You may be aware that the oceans cover over 70% of the Earth’s surface and that 97 percent of all water on and in the Earth is saline, implying that our planet has a lot of salty water. According to some calculations, removing the salt from the ocean and spreading it equally across the Earth’s land surface would result in a coating more than 500 feet (166 meters) deep, equivalent to the height of a 40-story office skyscraper. Where did all this salt come from, though? If you go into mythology and folklore, you’ll see that practically every civilization has a narrative about how the waters became salty. The solution is actually rather straightforward. The salt in the water derives from land-based rocks. Here’s how it works!
From precipitation to the land to the rivers to the sea
You may be aware that the oceans cover over 70% of the Earth’s surface and that 97 percent of all water on and in the Earth is saline, implying that our planet has a lot of salty water. According to some calculations, removing the salt from the ocean and spreading it equally across the Earth’s land surface would result in a coating more than 500 feet (166 meters) deep, equivalent to the height of a 40-story office skyscraper. Where did all this salt come from, though? If you go into mythology and folklore, you’ll see that practically every civilization has a narrative about how the waters became salty. The solution is actually rather straightforward. The salt in the water derives from land-based rocks.

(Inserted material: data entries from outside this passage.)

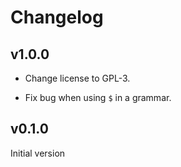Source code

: # Changelog

## v1.0.0

* Change license to GPL-3.

* Fix bug when using `$` in a grammar.


## v0.1.0

Initial version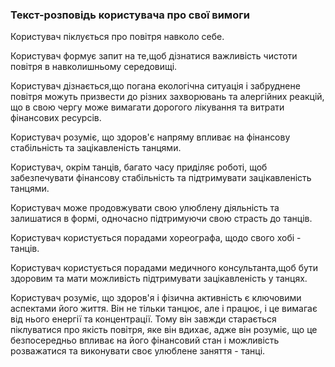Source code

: ### Текст-розповідь користувача про свої вимоги 

Користувач піклується про повітря навколо себе.

Користувач формує запит на те,щоб дізнатися важливість чистоти повітря в навколишньому середовищі.

Користувач дізнається,що погана екологічна ситуація і забруднене повітря можуть призвести до різних захворювань та алергійних реакцій, що в свою чергу може вимагати дорогого лікування та витрати фінансових ресурсів.

Користувач розуміє, що здоров'є напряму впливає на фінансову стабільність та зацікавленість танцями. 

Користувач, окрім танців, багато часу приділяє роботі, щоб забезпечувати фінансову стабільність та підтримувати зацікавленість танцями.

Користувач може продовжувати свою улюблену діяльність та залишатися в формі, одночасно підтримуючи свою страсть до танців. 

Користувач користується порадами хореографа, щодо свого хобі - танців.

Користувач користується порадами медичного консультанта,щоб бути здоровим та мати можливість підтримувати зацікавленість у танцях.

Користувач розуміє, що здоров'я і фізична активність є ключовими аспектами його життя. Він не тільки танцює, але і працює, і це вимагає від нього енергії та концентрації. Тому він завжди старається піклуватися про якість повітря, яке він вдихає, адже він розуміє, що це безпосередньо впливає на його фінансовий стан і можливість розважатися та виконувати своє улюблене заняття - танці.

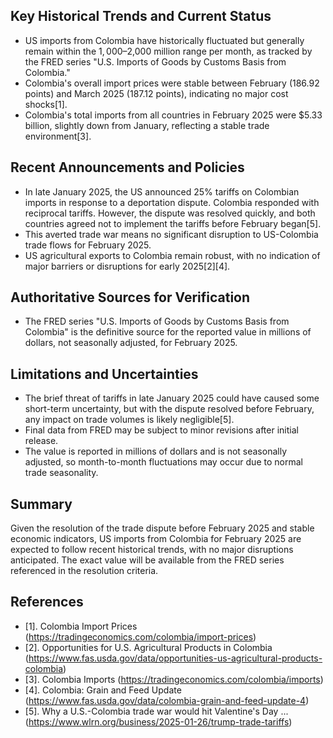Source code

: ## Key Historical Trends and Current Status

- US imports from Colombia have historically fluctuated but generally remain within the $1,000–$2,000 million range per month, as tracked by the FRED series "U.S. Imports of Goods by Customs Basis from Colombia."
- Colombia's overall import prices were stable between February (186.92 points) and March 2025 (187.12 points), indicating no major cost shocks[1].
- Colombia's total imports from all countries in February 2025 were $5.33 billion, slightly down from January, reflecting a stable trade environment[3].

## Recent Announcements and Policies

- In late January 2025, the US announced 25% tariffs on Colombian imports in response to a deportation dispute. Colombia responded with reciprocal tariffs. However, the dispute was resolved quickly, and both countries agreed not to implement the tariffs before February began[5].
- This averted trade war means no significant disruption to US-Colombia trade flows for February 2025.
- US agricultural exports to Colombia remain robust, with no indication of major barriers or disruptions for early 2025[2][4].

## Authoritative Sources for Verification

- The FRED series "U.S. Imports of Goods by Customs Basis from Colombia" is the definitive source for the reported value in millions of dollars, not seasonally adjusted, for February 2025.

## Limitations and Uncertainties

- The brief threat of tariffs in late January 2025 could have caused some short-term uncertainty, but with the dispute resolved before February, any impact on trade volumes is likely negligible[5].
- Final data from FRED may be subject to minor revisions after initial release.
- The value is reported in millions of dollars and is not seasonally adjusted, so month-to-month fluctuations may occur due to normal trade seasonality.

## Summary

Given the resolution of the trade dispute before February 2025 and stable economic indicators, US imports from Colombia for February 2025 are expected to follow recent historical trends, with no major disruptions anticipated. The exact value will be available from the FRED series referenced in the resolution criteria.

## References

- [1]. Colombia Import Prices (https://tradingeconomics.com/colombia/import-prices)
- [2]. Opportunities for U.S. Agricultural Products in Colombia (https://www.fas.usda.gov/data/opportunities-us-agricultural-products-colombia)
- [3]. Colombia Imports (https://tradingeconomics.com/colombia/imports)
- [4]. Colombia: Grain and Feed Update (https://www.fas.usda.gov/data/colombia-grain-and-feed-update-4)
- [5]. Why a U.S.-Colombia trade war would hit Valentine's Day ... (https://www.wlrn.org/business/2025-01-26/trump-trade-tariffs)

Chloride and sodium are the two most common ions found in saltwater. Over 90% of all dissolved ions in saltwater are made up of these two. By the way, the salinity (salt content) of seawater is around 35 parts per thousand. In other words, dissolved salts account for around 35 of 1,000 (3.5%) of the weight of saltwater; the weight of sodium chloride in a cubic mile of seawater is about 120 million tons. To prove that saltwater isn’t worthless, a cubic mile of it may hold up to 25 pounds of gold (at a concentration of 0.000005 parts per million). Think about how much a cubic mile is (1 cubic mile contains 1,101,117,147,000 gallons!) before you go out and try alchemy on saltwater.
Salt comes up from below, too
Dissolved salts are not just found in rivers and surface runoff. Hydrothermal vents are newly found phenomena on the crests of oceanic ridges that provide the seas with dissolved minerals. These vents are the points on the ocean floor where sea water that has seeped through the oceanic crust’s rocks has heated up, dissolved some of the crust’s minerals, and then flowed back into the ocean. Large levels of dissolved minerals are present in the hot water. According to current estimates of the amount of hydrothermal fluids pouring from these vents, the whole volume of the seas might seep through the oceanic crust in around 10 million years. As a result, this mechanism has a significant impact on salinity. However, the interactions between saltwater and oceanic basalt, the rock that makes up the ocean crust, are not one-way; some of the dissolved salts react with the rock and are subsequently eliminated from the seawater.
Submarine volcanism, or the eruption of volcanoes beneath water, is a last process that feeds salts to the seas. Seawater reacts with heated rock, dissolving part of the mineral elements, in a similar way to the preceding process.